The fact is the following:

Fact:If \((G, A)\) is a finitely presented group and the word problem for \(G\) can be computed by non-uniform automata with polynomially many states, then the word problem for \(G\) has a linear time (multi-tape Turing machine) algorithm.

*Proof.* Suppose the word problem for \((G, A)\) has a non-uniform automaton \(M_0, M_1, \dots\) with polynomially many states. Say \(S(n)\) is a polynomial upper bound for the number of states of \(M_n\) (assume it is monotonically increasing WLOG). Let \(R(\ell)\) denote the set of elements of \(G\) with a word of length exactly \(\ell\).

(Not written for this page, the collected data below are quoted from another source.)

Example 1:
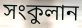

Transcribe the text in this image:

সংকুলান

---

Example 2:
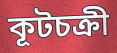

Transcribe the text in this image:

কূটচক্রী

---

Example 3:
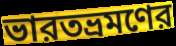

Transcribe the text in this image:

ভারতভ্রমণের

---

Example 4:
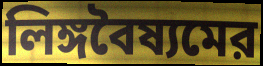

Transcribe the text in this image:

লিঙ্গবৈষ্যমের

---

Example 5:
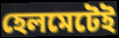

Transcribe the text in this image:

I claim that \[ |R(n / 2)| \leq S(n) \] I.e., there are at least as many states in \(M_n\) as there are group elements with words of length exactly \(n/2\). Why? The map from \(R(n/2)\) to the states of \(M_n\) given by running \(M_n\) will be an injection: Take \(x, y \in R(n/2)\) and take words \(w_x, w_y\) of length \(n/2\) representing them. Suppose \(M_n\) is in the same state \(s\) after running on these words. \(M_n\) takes \(n/2\) more input characters, so from this state, we can feed it the word \(w_x^{-1}\), which has length \(n / 2\). Since it should accept \(w_x w_x^{-1}\) (since that's a trivial word), this will put it in an accepting state. But that means \(M_n\) will accept on \(w_y w_x^{-1}\) as well since it will first run on \(w_y\) and enter state \(s\), and then proceed as with the word \(w_x w_x^{-1}\) (since \(w_x\) also puts \(M_n\) in state \(s\)). Thus the word \(w_y w_x^{-1}\) is trivial, which means \(x = y\) in \(G\).

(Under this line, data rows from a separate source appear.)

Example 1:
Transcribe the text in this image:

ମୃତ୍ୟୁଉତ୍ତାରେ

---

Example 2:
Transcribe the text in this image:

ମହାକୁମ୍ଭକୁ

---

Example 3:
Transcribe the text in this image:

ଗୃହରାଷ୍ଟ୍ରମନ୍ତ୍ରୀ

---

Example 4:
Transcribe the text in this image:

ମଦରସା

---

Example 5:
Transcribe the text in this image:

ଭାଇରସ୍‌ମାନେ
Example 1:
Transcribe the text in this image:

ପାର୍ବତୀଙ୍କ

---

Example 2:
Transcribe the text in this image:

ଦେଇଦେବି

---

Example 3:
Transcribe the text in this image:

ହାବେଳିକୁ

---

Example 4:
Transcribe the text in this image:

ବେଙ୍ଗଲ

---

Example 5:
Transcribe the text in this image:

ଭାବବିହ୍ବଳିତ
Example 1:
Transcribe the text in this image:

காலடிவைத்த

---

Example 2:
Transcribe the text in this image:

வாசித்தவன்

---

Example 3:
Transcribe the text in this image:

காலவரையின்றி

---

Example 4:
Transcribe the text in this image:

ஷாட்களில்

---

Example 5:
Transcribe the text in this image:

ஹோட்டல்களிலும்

Now let \(B(e, r)\) denote the ball of radius \(r\) in the Cayley graph of \((G, A)\). We have \[ \begin{align*} |B(e, r)| &= \sum_{\ell \leq r} |R(\ell)| \\ &\leq \sum_{\ell \leq r} S(2 \ell) \\ &\leq r S(2 r) \end{align*} \] \(r S(2 r)\) is a polynomial in \(r\), and thus \(G\) has polynomial growth. Thus, by Gromov's theorem, \(G\) is virtually nilpotent. By the work in this paper of Goodman and Shapiro, \(G\) then has a linear time algorithm.